Being able to measure has increased our visibility: we have been nationally recognised for effective innovation in both the areas of Justice and of Education. Restorative Systems have been adopted by diverse local communities. The Circles have been statistically shown to reduce in up to 50% the number of cases in which youth come before a judge. Independent research has found over 90% of cases have been resolved to the satisfaction of those polled. Last month a 2 page article on these projects appeared in 'Veja', the largest circulation weekly news magazine in Brazil, with a distribution of over 1 million copies.
For me, getting real about systemic change involves, in part, learning to measure our results (statistical research), so that we can learn and grow, and celebrate and share with others what we find - and I am delighted to be able to share the above initial findings with you all.
Another aspect is giving open access to the results of this learning. So I would like to share information on talks and in depth presentations I will be offering on this work in North America and Canada in March:
On March 9th and 10th I will be in Washington, DC and Fairfax, Virginia - at a school mediation conference.
On March 11th in Toronto - at a large, private boy's school.
On March 13th, 14th and 15th in New York City - at John Jay College of Criminal Justice.
On March 20th, 21st and 22nd in Montreal.
On March 23rd, 24th and 25th in several public schools in Vermont.
For more information on all these visits please write to contact [at] restorativecircles [dot] org We can receive and reply to inquiries in English, French, German, Portuguese, Italian, Swedish and Dutch.
While a couple of these events are being funded by asking for individuals to make financial contributions, I believe it is no one's intention that participation be decided on the grounds of access to money.

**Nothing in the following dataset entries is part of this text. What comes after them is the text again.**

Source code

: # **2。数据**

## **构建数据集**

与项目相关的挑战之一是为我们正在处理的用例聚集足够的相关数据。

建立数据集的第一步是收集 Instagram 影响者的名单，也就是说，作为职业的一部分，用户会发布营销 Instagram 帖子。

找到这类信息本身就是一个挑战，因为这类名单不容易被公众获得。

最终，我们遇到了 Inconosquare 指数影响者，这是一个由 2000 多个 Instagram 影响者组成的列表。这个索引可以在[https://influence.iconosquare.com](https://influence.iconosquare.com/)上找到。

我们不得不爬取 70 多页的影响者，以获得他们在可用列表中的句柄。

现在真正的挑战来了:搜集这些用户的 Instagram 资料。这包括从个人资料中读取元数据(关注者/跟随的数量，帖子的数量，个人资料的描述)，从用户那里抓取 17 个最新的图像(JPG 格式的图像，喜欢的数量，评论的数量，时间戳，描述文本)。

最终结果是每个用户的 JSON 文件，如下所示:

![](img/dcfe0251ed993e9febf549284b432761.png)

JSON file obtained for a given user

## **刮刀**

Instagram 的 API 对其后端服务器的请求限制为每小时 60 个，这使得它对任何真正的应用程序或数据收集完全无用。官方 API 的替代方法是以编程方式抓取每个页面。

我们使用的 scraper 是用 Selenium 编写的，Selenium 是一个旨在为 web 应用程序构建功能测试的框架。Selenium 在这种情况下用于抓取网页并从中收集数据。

If there are economic issues for you, and you have a strong desire to come, PLEASE let us know. We will all be enriched by you doing so.
I hope greatly to strengthen the tools and options available to educators working with, or wanting to work with, NVC in educational settings. As a former school teacher, I'm awed by anyone who even tries. My experience suggests to me that some institutions such as these value definable procedures, and that, as such, Restorative Circles can be a useful support for NVC work in schools, or a way to open the door.
With a smile, but quite seriously, I let schools I speak to know that, if they let me, I'll use the Circles as a Trojan horse. I want much more than to offer a more effective means of supporting social cohesion and peace skills. But I understand that the stakes are high, and suggest they test out the doability of a non-violent ethos for education, before they let something like NVC begin transforming classrooms and school structure in a profound way. The Circles have been a useful first step for some. I hope they will be for you.